Entrevista:O Estado inteligente

terça-feira, junho 07, 2005

Omissão criminosa JB EDITORIAL

A gravíssima denúncia publicada há oito meses pelo Jornal do Brasil foi confirmada ontem pelo deputado Roberto Jefferson (PTB-SP), numa perturbadora entrevista à Folha de S.Paulo. Agora, só os muito cínicos ousarão contestar a infiltração, no código de práticas semiclandestinas forjado nos porões do poder, do odioso ''mensalão''. Assim se batizou a propina distribuída entre integrantes da ''base aliada'' para garantir a aprovação no Congresso do que interessa ao Palácio do Planalto.

Escancarada pelo presidente do PTB, essa excrescência se afigura ainda mais inquietante por atingir diretamente o coração do PT e, sobretudo, a alma do governo. Antes que o presidente Lula da Silva soubesse da existência do tumor, relatada pelo próprio Jefferson no começo deste ano, o chefe do PTB garante ter tratado do problema em escalas nos gabinetes dos ministros José Dirceu (Casa Civil), Antonio Palocci (Fazenda), Walfrido Mares Guia (Turismo) e Ciro Gomes (Integração Nacional).

Ou por duvidarem de tamanha maroteira, ou por preferirem passar ao largo de temas muito explosivos, nenhum deles agiu, nenhum nem sequer tocou no assunto com o presidente. O único a reagir foi o então ex-ministro Miro Teixeira: há oito meses, ele revelou a existência do balcão de compra e venda de votos.

Internamente, o discurso de Miro não fez sucesso. Ele entendeu que o mais sensato seria deixar o governo antes de ser contagiado pelo epidêmico menosprezo a valores morais. Segundo Jefferson, também o presidente da República parece não ter renunciado por completo ao respeito a códigos éticos e legais: ao saber da história, Lula chorou. Enxugadas as lágrimas, mandou ''meter o pé no breque''.

Jefferson assegura que, desde aquela conversa, foi interrompida a farra do mensalão. É muito pouco. Em vez de denunciar o absurdo e castigar os responsáveis, Lula preferiu calar-se, a exemplo do que haviam feito os ministros. Tal omissão configura crime de responsabilidade. Delitos semelhantes bastaram para desencadear o processo de impeachment do ex-presidente Fernando Collor de Mello.
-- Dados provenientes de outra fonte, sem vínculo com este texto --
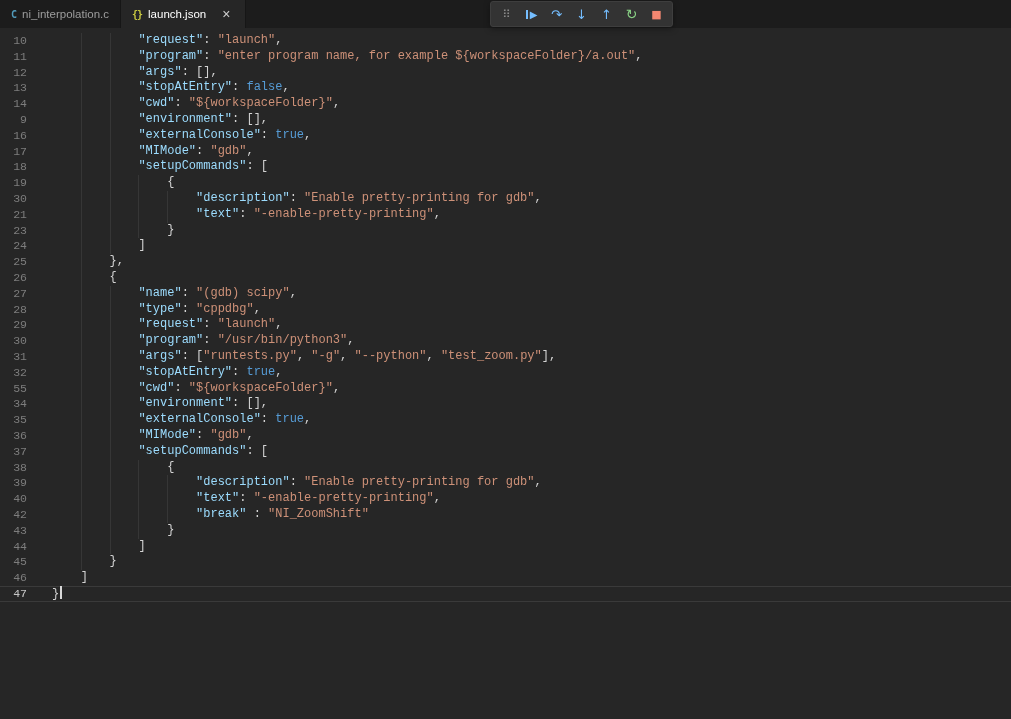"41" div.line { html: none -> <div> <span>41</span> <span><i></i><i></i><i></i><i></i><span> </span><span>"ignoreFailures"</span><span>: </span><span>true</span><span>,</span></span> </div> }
O chefe de governo está obrigado a informar se, onde, como e quando soube do ''mensalão''. O vice José Alencar deve explicações sobre o envolvimento do seu PL no esquema ignominioso. Sejam quais forem as respostas, a CPI dos Correios agora tornou-se, mais que recomendável, urgentíssima. É essencial saber-se até que ponto o partido alçado ao poder no papel de guardião da moralidade afundou no pântano das tentações do mando.

As denúncias de agora, insista-se, reafirmam a montagem na Praça dos Três Poderes de uma feira de negócios suspeitíssimos. As barracas foram atingidas pelos torpedos de Roberto Jefferson - a quem o presidente Lula garantiu que não perderia o sono se lhe oferecesse um ''cheque em branco''. Dos escombros emergiram comerciantes de votos que se valem de siglas sem programa, sem projeto, sem princípios, mas com muita gula por dinheiro e poder. Esses partidos de fantasia precisam acabar. Já.

Lancetados os tumores enfim radiografados, em outro episódio que reitera a relevância da imprensa livre e independente, a democracia pode tornar-se até beneficiária da crise em curso. Que os homens de bem e os políticos decentes do governo e da oposição se unam na pronta resposta. Precisam comprovar que o regime dispõe de instrumentos para deter a corrupção. É a hora do ponto final na impunidade.